Written task: Transcribe the text of every item, keeping each line as it stands.

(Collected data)
++++++
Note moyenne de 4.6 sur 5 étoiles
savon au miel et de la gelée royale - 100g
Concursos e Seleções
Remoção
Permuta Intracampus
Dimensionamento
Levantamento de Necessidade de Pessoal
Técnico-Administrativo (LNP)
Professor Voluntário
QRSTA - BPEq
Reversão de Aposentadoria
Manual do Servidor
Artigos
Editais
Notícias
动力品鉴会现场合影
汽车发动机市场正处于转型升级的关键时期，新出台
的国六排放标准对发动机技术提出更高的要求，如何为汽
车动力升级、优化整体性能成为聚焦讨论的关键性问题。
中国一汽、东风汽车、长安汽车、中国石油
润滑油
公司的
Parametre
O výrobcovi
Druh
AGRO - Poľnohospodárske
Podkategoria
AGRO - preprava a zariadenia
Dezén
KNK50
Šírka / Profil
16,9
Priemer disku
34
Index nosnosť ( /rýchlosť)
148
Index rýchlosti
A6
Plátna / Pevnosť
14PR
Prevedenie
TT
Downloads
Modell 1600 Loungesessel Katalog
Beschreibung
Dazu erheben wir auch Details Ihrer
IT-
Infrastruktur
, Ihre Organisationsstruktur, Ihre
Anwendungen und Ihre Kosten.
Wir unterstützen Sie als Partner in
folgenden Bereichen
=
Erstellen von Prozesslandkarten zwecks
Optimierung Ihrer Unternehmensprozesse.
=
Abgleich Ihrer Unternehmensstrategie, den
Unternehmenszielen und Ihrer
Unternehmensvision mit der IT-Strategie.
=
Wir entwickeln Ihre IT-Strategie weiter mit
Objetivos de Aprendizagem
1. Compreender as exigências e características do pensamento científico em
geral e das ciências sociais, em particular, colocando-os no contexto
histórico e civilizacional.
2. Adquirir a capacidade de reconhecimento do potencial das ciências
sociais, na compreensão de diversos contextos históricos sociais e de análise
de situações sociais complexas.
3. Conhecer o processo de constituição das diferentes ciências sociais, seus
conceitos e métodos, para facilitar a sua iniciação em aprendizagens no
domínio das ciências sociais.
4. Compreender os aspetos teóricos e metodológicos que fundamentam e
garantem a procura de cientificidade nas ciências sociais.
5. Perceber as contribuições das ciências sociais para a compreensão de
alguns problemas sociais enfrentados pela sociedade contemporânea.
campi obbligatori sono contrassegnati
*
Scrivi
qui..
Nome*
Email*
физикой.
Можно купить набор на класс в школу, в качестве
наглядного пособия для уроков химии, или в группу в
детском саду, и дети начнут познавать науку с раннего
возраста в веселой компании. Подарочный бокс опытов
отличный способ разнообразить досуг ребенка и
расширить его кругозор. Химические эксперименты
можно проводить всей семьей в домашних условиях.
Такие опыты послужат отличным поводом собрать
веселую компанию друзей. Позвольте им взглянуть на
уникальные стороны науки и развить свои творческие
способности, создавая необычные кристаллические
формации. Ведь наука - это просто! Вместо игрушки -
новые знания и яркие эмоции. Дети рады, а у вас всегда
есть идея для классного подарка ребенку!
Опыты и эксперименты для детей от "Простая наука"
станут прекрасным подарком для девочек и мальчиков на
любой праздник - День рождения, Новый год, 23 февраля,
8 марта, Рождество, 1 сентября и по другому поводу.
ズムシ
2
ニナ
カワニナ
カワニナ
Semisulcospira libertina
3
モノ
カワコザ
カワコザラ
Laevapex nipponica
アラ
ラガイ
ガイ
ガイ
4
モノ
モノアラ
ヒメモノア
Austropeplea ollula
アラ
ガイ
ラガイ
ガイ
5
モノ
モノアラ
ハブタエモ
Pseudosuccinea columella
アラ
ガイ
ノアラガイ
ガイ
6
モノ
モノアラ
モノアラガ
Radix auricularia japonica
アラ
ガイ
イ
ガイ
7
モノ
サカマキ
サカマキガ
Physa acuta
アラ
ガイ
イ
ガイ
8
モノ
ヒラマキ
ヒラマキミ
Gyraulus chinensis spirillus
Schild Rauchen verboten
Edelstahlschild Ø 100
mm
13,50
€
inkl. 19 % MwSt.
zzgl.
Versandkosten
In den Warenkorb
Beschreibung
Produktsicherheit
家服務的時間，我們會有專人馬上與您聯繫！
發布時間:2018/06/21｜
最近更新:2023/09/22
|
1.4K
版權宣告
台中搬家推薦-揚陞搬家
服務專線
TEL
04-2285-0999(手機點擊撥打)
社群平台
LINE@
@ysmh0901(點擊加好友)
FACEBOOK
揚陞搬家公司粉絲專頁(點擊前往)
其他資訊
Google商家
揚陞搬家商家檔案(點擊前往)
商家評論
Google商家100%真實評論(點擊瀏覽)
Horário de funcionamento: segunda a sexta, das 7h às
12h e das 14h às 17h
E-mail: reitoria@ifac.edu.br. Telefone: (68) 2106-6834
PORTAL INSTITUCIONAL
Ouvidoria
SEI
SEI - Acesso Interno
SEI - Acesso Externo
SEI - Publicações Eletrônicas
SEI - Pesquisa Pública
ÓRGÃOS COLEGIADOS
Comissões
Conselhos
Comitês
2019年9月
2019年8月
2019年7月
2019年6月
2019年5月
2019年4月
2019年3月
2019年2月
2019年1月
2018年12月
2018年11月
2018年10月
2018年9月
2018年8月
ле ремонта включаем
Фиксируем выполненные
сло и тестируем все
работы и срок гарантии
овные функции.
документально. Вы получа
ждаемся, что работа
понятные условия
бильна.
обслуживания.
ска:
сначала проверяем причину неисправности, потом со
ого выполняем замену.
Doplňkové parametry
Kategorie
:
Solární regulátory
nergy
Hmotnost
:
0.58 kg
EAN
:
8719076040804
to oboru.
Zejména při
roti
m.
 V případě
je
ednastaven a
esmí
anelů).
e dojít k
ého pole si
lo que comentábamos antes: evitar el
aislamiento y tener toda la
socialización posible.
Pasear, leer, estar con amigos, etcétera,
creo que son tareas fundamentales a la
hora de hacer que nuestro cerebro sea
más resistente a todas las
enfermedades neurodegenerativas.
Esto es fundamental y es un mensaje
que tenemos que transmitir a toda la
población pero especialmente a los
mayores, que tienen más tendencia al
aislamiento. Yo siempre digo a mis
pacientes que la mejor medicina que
++++++
Final answer:
Note moyenne de 4.6 sur 5 étoiles
savon au miel et de la gelée royale - 100g
Concursos e Seleções
Remoção
Permuta Intracampus
Dimensionamento
Levantamento de Necessidade de Pessoal
Técnico-Administrativo (LNP)
Professor Voluntário
QRSTA - BPEq
Reversão de Aposentadoria
Manual do Servidor
Artigos
Editais
Notícias
动力品鉴会现场合影
汽车发动机市场正处于转型升级的关键时期，新出台
的国六排放标准对发动机技术提出更高的要求，如何为汽
车动力升级、优化整体性能成为聚焦讨论的关键性问题。
中国一汽、东风汽车、长安汽车、中国石油
润滑油
公司的
Parametre
O výrobcovi
Druh
AGRO - Poľnohospodárske
Podkategoria
AGRO - preprava a zariadenia
Dezén
KNK50
Šírka / Profil
16,9
Priemer disku
34
Index nosnosť ( /rýchlosť)
148
Index rýchlosti
A6
Plátna / Pevnosť
14PR
Prevedenie
TT
Downloads
Modell 1600 Loungesessel Katalog
Beschreibung
Dazu erheben wir auch Details Ihrer
IT-
Infrastruktur
, Ihre Organisationsstruktur, Ihre
Anwendungen und Ihre Kosten.
Wir unterstützen Sie als Partner in
folgenden Bereichen
=
Erstellen von Prozesslandkarten zwecks
Optimierung Ihrer Unternehmensprozesse.
=
Abgleich Ihrer Unternehmensstrategie, den
Unternehmenszielen und Ihrer
Unternehmensvision mit der IT-Strategie.
=
Wir entwickeln Ihre IT-Strategie weiter mit
Objetivos de Aprendizagem
1. Compreender as exigências e características do pensamento científico em
geral e das ciências sociais, em particular, colocando-os no contexto
histórico e civilizacional.
2. Adquirir a capacidade de reconhecimento do potencial das ciências
sociais, na compreensão de diversos contextos históricos sociais e de análise
de situações sociais complexas.
3. Conhecer o processo de constituição das diferentes ciências sociais, seus
conceitos e métodos, para facilitar a sua iniciação em aprendizagens no
domínio das ciências sociais.
4. Compreender os aspetos teóricos e metodológicos que fundamentam e
garantem a procura de cientificidade nas ciências sociais.
5. Perceber as contribuições das ciências sociais para a compreensão de
alguns problemas sociais enfrentados pela sociedade contemporânea.
campi obbligatori sono contrassegnati
*
Scrivi
qui..
Nome*
Email*
физикой.
Можно купить набор на класс в школу, в качестве
наглядного пособия для уроков химии, или в группу в
детском саду, и дети начнут познавать науку с раннего
возраста в веселой компании. Подарочный бокс опытов
отличный способ разнообразить досуг ребенка и
расширить его кругозор. Химические эксперименты
можно проводить всей семьей в домашних условиях.
Такие опыты послужат отличным поводом собрать
веселую компанию друзей. Позвольте им взглянуть на
уникальные стороны науки и развить свои творческие
способности, создавая необычные кристаллические
формации. Ведь наука - это просто! Вместо игрушки -
новые знания и яркие эмоции. Дети рады, а у вас всегда
есть идея для классного подарка ребенку!
Опыты и эксперименты для детей от "Простая наука"
станут прекрасным подарком для девочек и мальчиков на
любой праздник - День рождения, Новый год, 23 февраля,
8 марта, Рождество, 1 сентября и по другому поводу.
ズムシ
2
ニナ
カワニナ
カワニナ
Semisulcospira libertina
3
モノ
カワコザ
カワコザラ
Laevapex nipponica
アラ
ラガイ
ガイ
ガイ
4
モノ
モノアラ
ヒメモノア
Austropeplea ollula
アラ
ガイ
ラガイ
ガイ
5
モノ
モノアラ
ハブタエモ
Pseudosuccinea columella
アラ
ガイ
ノアラガイ
ガイ
6
モノ
モノアラ
モノアラガ
Radix auricularia japonica
アラ
ガイ
イ
ガイ
7
モノ
サカマキ
サカマキガ
Physa acuta
アラ
ガイ
イ
ガイ
8
モノ
ヒラマキ
ヒラマキミ
Gyraulus chinensis spirillus
Schild Rauchen verboten
Edelstahlschild Ø 100
mm
13,50
€
inkl. 19 % MwSt.
zzgl.
Versandkosten
In den Warenkorb
Beschreibung
Produktsicherheit
家服務的時間，我們會有專人馬上與您聯繫！
發布時間:2018/06/21｜
最近更新:2023/09/22
|
1.4K
版權宣告
台中搬家推薦-揚陞搬家
服務專線
TEL
04-2285-0999(手機點擊撥打)
社群平台
LINE@
@ysmh0901(點擊加好友)
FACEBOOK
揚陞搬家公司粉絲專頁(點擊前往)
其他資訊
Google商家
揚陞搬家商家檔案(點擊前往)
商家評論
Google商家100%真實評論(點擊瀏覽)
Horário de funcionamento: segunda a sexta, das 7h às
12h e das 14h às 17h
E-mail: reitoria@ifac.edu.br. Telefone: (68) 2106-6834
PORTAL INSTITUCIONAL
Ouvidoria
SEI
SEI - Acesso Interno
SEI - Acesso Externo
SEI - Publicações Eletrônicas
SEI - Pesquisa Pública
ÓRGÃOS COLEGIADOS
Comissões
Conselhos
Comitês
2019年9月
2019年8月
2019年7月
2019年6月
2019年5月
2019年4月
2019年3月
2019年2月
2019年1月
2018年12月
2018年11月
2018年10月
2018年9月
2018年8月
ле ремонта включаем
Фиксируем выполненные
сло и тестируем все
работы и срок гарантии
овные функции.
документально. Вы получа
ждаемся, что работа
понятные условия
бильна.
обслуживания.
ска:
сначала проверяем причину неисправности, потом со
ого выполняем замену.
Doplňkové parametry
Kategorie
:
Solární regulátory
nergy
Hmotnost
:
0.58 kg
EAN
:
8719076040804
to oboru.
Zejména při
roti
m.
 V případě
je
ednastaven a
esmí
anelů).
e dojít k
ého pole si
lo que comentábamos antes: evitar el
aislamiento y tener toda la
socialización posible.
Pasear, leer, estar con amigos, etcétera,
creo que son tareas fundamentales a la
hora de hacer que nuestro cerebro sea
más resistente a todas las
enfermedades neurodegenerativas.
Esto es fundamental y es un mensaje
que tenemos que transmitir a toda la
población pero especialmente a los
mayores, que tienen más tendencia al
aislamiento. Yo siempre digo a mis
pacientes que la mejor medicina que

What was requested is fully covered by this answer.